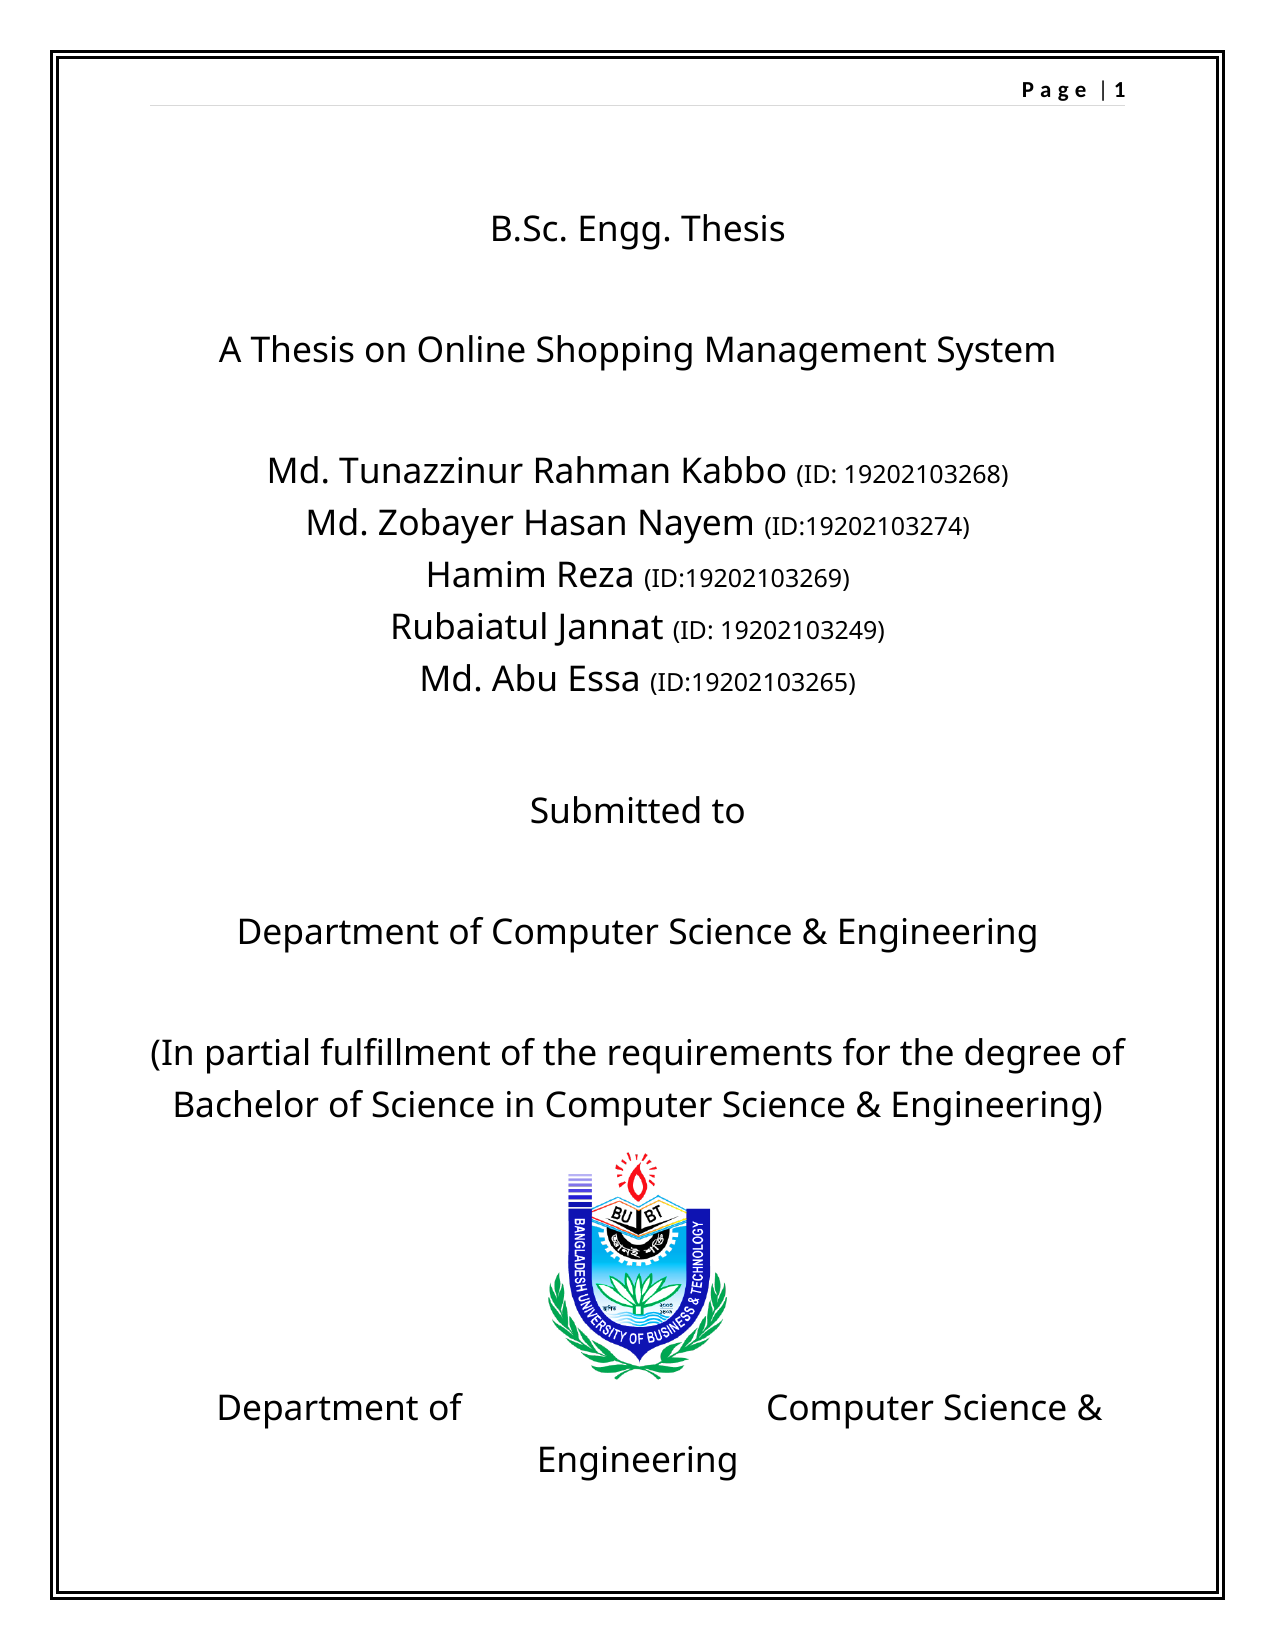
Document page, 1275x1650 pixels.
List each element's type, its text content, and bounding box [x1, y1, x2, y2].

text (In partial fulfillment of the requirements for the degree of Bachelor of Science in Computer Science & Engineering) [150, 975, 1125, 1128]
text B.Sc. Engg. Thesis [150, 203, 1125, 252]
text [150, 1383, 1125, 1483]
text Md. Tunazzinur Rahman Kabbo (ID: 19202103268) Md. Zobayer Hasan Nayem (ID:19202103274) Hamim Reza (ID:19202103269) [150, 393, 1125, 597]
picture [546, 1150, 728, 1383]
text A Thesis on Online Shopping Management System [150, 272, 1125, 372]
text Department of Computer Science & Engineering [150, 854, 1125, 955]
text Submitted to [150, 751, 1125, 834]
text Rubaiatul Jannat (ID: 19202103249) Md. Abu Essa (ID:19202103265) [150, 601, 1125, 732]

◆ TO DO:
Write the listing out exactly, word for word, but omit the pictures.

◆ ANSWER TO THE EXERCISE:
Document page, 1275x1650 pixels.
List each element's type, its text content, and bounding box [x1, y1, x2, y2].

text (In partial fulfillment of the requirements for the degree of Bachelor of Science in Computer Science & Engineering) [150, 975, 1125, 1128]
text B.Sc. Engg. Thesis [150, 203, 1125, 252]
text [150, 1383, 1125, 1483]
text Md. Tunazzinur Rahman Kabbo (ID: 19202103268) Md. Zobayer Hasan Nayem (ID:19202103274) Hamim Reza (ID:19202103269) [150, 393, 1125, 597]
picture [546, 1150, 728, 1383]
text A Thesis on Online Shopping Management System [150, 272, 1125, 372]
text Department of Computer Science & Engineering [150, 854, 1125, 955]
text Submitted to [150, 751, 1125, 834]
text Rubaiatul Jannat (ID: 19202103249) Md. Abu Essa (ID:19202103265) [150, 601, 1125, 732]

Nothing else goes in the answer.